Physiology of FHR monitoring

Specialties Ob/Gyn

Published

I am semi-new to L&D. I have been to numerous monitoring classes and remember hearing somewhere there could be a tracing yet the heart could not be mechanically functioning. This had to do with beat to beat variability, or rather, the loss of it. Similar to an adult in PEA. But, we would not know it until the birth obviously. This discussion came up after a stillbirth of a baby that had a FHR tracing up until birth although it was absent variability for quite a while. The other nurses couldn't understand how it could have had a tracing, yet be born lifeless. Am I totally off here or have others heard this????? I have no clue where or when I heard it and can find nothing as I research it. I find when I "google" these types of things, the only info that comes up is for lay people. Would appreciate any info on this so I can share it with my coworkers or admit defeat;)

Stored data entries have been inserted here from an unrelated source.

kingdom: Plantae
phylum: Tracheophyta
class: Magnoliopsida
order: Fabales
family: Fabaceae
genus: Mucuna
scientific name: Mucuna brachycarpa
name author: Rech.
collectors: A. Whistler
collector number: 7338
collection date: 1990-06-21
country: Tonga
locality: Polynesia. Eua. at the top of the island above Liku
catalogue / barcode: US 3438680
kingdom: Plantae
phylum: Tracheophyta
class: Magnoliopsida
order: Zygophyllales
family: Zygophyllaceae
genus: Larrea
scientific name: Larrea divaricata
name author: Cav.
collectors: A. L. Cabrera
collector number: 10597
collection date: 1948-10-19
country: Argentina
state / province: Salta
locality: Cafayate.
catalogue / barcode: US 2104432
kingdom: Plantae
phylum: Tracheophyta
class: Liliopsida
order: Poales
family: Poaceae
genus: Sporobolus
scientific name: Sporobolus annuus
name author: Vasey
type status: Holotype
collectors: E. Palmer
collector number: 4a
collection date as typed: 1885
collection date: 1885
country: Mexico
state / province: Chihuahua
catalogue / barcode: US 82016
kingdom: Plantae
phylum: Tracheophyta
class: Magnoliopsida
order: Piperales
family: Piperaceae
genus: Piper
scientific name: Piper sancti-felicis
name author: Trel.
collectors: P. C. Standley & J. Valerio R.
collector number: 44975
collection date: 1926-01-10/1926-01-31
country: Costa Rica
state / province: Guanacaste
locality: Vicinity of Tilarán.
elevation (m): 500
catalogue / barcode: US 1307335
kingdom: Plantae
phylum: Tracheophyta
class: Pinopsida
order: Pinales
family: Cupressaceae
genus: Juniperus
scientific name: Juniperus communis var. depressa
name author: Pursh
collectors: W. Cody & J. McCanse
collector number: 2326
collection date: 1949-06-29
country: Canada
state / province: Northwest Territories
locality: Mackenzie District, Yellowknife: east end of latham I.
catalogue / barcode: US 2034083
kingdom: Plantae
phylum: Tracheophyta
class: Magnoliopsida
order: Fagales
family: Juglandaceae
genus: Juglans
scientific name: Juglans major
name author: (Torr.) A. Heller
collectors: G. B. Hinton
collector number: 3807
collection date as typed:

It was fetal heart and not maternal, I have had nurses tell me that they were tracing what ended up being maternal even with an internal... and it ended up being a stillborn

Specializes in Nurse Manager, Labor and Delivery.

Absolutely. One of the main goals of fetal montoring is proving that it is in fact FETAL and not maternal. You should always chart mom's HR AND baby's HR, so that you know that what you are in fact tracing is truly fetal. Even with a scalp electrode, you could be tracing mom ( SE can be on cervix for example). It is especially important to remember that mom's FHR can have variability and have accels (MHR goes up during contraction because of pain). Youi can see this a lot when pushing. Be leary of accels that mirror your contractions. Throw a pulse ox on to differentiate you two HR's to be sure.

Specializes in Nurse Leader specializing in Labor & Delivery.

EFM would not pick up PEA. It's ultrasonography, not the same technology as an EKG, which picks up electrical activity.

So if the EFM is picking up a heartbeat, then there IS a beating heart. Either the baby's heart, or the mom's heart.

I should have clarified. This was an IFM, fetal scalp electrode which would not be the same as doppler and would be picking up electrical activity of baby. That's why I compared it to adult PEA. Any thoughts with that in mind?

Specializes in Ante-Intra-Postpartum, Post Gyne.

I am not really sure, I am new too; but I do know that when the EFM is searching for a FHT it can often pick up the mom's heart rate and double it and may be mistaken for a FHR base line. Us of an pulse ox can help. Remember that what you hear on the monitor is not really the heart itself.

Again, I am referring specifically to Fetal Scalp Electrode and this is a big difference from doppler, external heart monitor. I have been researching this for several days without much luck but I did find this little "ditty" that some of you might find interesting. I don't belong to the "club" so I can't pull the whole article up, but this gave me just enough to continue researching. I'm just finding this VERY fascinating right now and really think it's something very important for L&D nurses to understand. It can make a little bit of sense of a potentially tragic situation that a nurse may not recognize because there is not a blatant loss of fetal heart rate. http://www.ncbi.nlm.nih.gov/pubmed/1442935?log$=activity

You *can* pick up a maternal heartrate through a fetal scalp electrode that is properly applied to the fetal scalp when the fetus is deceased. Unfortunately we had just that happen at the last place I worked in. If you have verified by comparing maternal heart rate with the tracing that you have 2 separate heartrates then the fetus is alive. It can not be deceased yet giving off its own independent heartrate.

Why not? If it is an electrical current, as in an adult, you can have electrical current without mechanical activity and I don't know why a fetal heartrate would be any different. And if you do have two different rates when you have compared it with mom's, who's to say it isn't some type of EMD or PEA. Just a thought. I've emailed this question to some fetal monitoring educators, so hopefully will get an answer.

Specializes in Nurse Leader specializing in Labor & Delivery.

I guess the question is - what is the technology behind a FSE? Is it measuring electrical activity, or is it measuring something else (bloodflow? I don't know)?

Specializes in L&D.

A spiral electrode picks up electrical activity. It measures R to R intervals to calculate the rate.

Specializes in Cardiac.

well your onto something! It definately sparks my interest. Keep us updated!